Required tasks:
1) In the hiking account, what is the total elevation gain given for the Nambe Lake backpacking trip?
2) Translate this sentence from the hiking account into Spanish: "Friday, September 21, 2012 – We arrive at the Santa Fe ski basin and are on the trail to Nambe Lake a little after 3:00."
3) Output the passage of the hiking account starting with "Soon the sun" and going on through "to Stewart Lake.".

Segment Start: Text provided

Soon the sun will set, so we make our dinner, enjoy a cup of tea, delight in the cool mountain air, and soon head to bed for a good night’s sleep.  Although we’d love to have a couple more days to hang out here in this wonderful wilderness, we have obligations that will take us back down the mountain tomorrow.  Different muscles will be taxed and we will be sore for a few days, but we have the satisfaction of having accomplished what we set out to do – a back-packing journey to Stewart Lake.

Nambe Lake

Nambe Lake Backpacking Trip –  1,800 foot elevation gain, about 3 ½ miles each way.

Friday, September 21, 2012 – We arrive at the Santa Fe ski basin and are on the trail to Nambe Lake a little after 3:00.  Uphill to the wilderness boundary – about 800 foot gain – then slightly downhill, descending 400 feet, to the Nambe Lake trail junction.  At the junction, the trail climbs steeply upward over rocks and exposed tree roots, hardly a trail in many spots, steep and challenging.

Segment End: Text provided
Segment Start: Source material

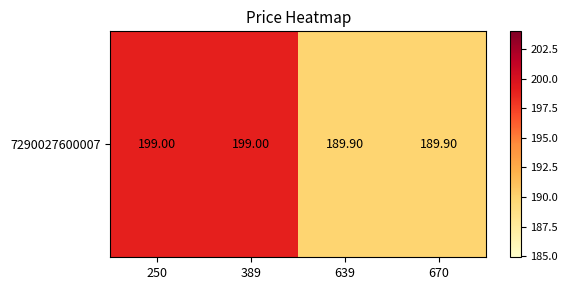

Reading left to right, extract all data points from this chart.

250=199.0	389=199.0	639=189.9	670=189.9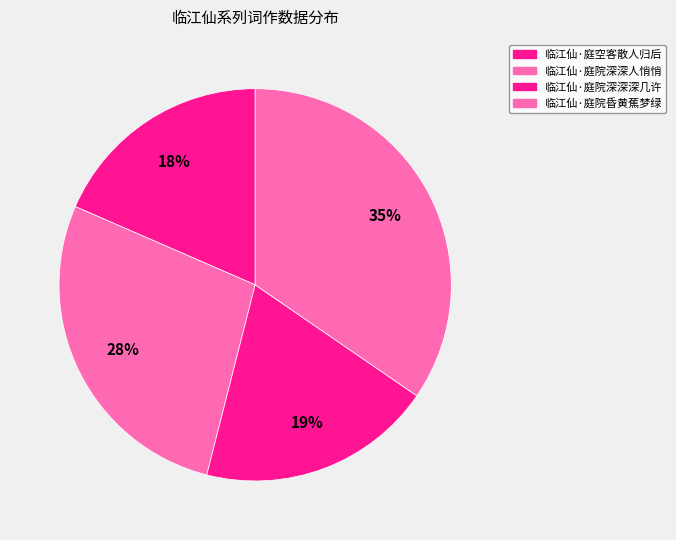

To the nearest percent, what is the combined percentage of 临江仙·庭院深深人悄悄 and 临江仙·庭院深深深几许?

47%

Segment End: Source material

Your responses:
1) 1,800 feet

2) Viernes, 21 de septiembre de 2012 – Llegamos a la zona de esquí de Santa Fe y estamos en el sendero hacia el lago Nambe poco después de las 3:00.

3)
Soon the sun will set, so we make our dinner, enjoy a cup of tea, delight in the cool mountain air, and soon head to bed for a good night’s sleep.  Although we’d love to have a couple more days to hang out here in this wonderful wilderness, we have obligations that will take us back down the mountain tomorrow.  Different muscles will be taxed and we will be sore for a few days, but we have the satisfaction of having accomplished what we set out to do – a back-packing journey to Stewart Lake.